- Task brief
An exact transcription of the records is required, minus any images.
※
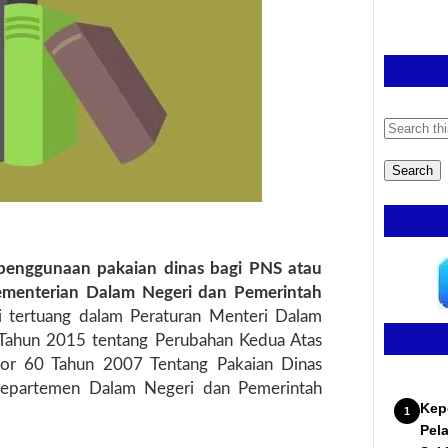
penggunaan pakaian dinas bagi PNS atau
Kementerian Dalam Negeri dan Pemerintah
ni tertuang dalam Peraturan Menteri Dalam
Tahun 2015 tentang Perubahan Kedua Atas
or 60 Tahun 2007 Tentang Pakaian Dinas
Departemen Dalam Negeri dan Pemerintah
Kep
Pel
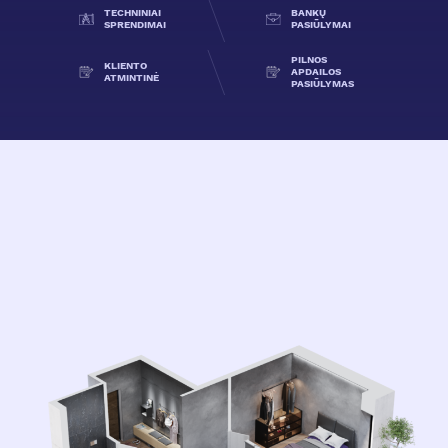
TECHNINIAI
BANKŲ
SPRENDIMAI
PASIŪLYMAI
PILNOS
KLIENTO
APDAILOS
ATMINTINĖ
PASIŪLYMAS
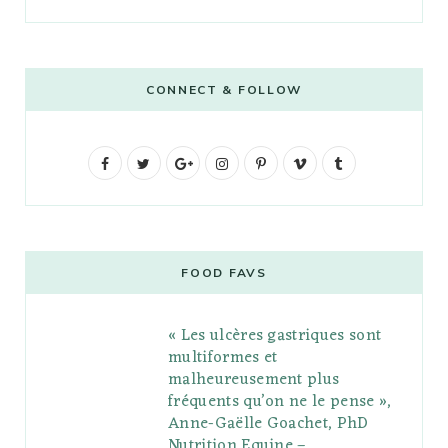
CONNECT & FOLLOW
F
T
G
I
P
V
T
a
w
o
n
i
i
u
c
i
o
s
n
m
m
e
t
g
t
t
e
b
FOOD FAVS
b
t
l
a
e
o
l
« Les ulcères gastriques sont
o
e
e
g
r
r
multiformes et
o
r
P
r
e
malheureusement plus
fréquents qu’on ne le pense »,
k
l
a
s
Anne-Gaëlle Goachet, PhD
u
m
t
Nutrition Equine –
※
- Answer to this problem
penggunaan pakaian dinas bagi PNS atau
Kementerian Dalam Negeri dan Pemerintah
ni tertuang dalam Peraturan Menteri Dalam
Tahun 2015 tentang Perubahan Kedua Atas
or 60 Tahun 2007 Tentang Pakaian Dinas
Departemen Dalam Negeri dan Pemerintah
Kep
Pel
TECHNINIAI
BANKŲ
SPRENDIMAI
PASIŪLYMAI
PILNOS
KLIENTO
APDAILOS
ATMINTINĖ
PASIŪLYMAS
CONNECT & FOLLOW
F
T
G
I
P
V
T
a
w
o
n
i
i
u
c
i
o
s
n
m
m
e
t
g
t
t
e
b
FOOD FAVS
b
t
l
a
e
o
l
« Les ulcères gastriques sont
o
e
e
g
r
r
multiformes et
o
r
P
r
e
malheureusement plus
fréquents qu’on ne le pense »,
k
l
a
s
Anne-Gaëlle Goachet, PhD
u
m
t
Nutrition Equine –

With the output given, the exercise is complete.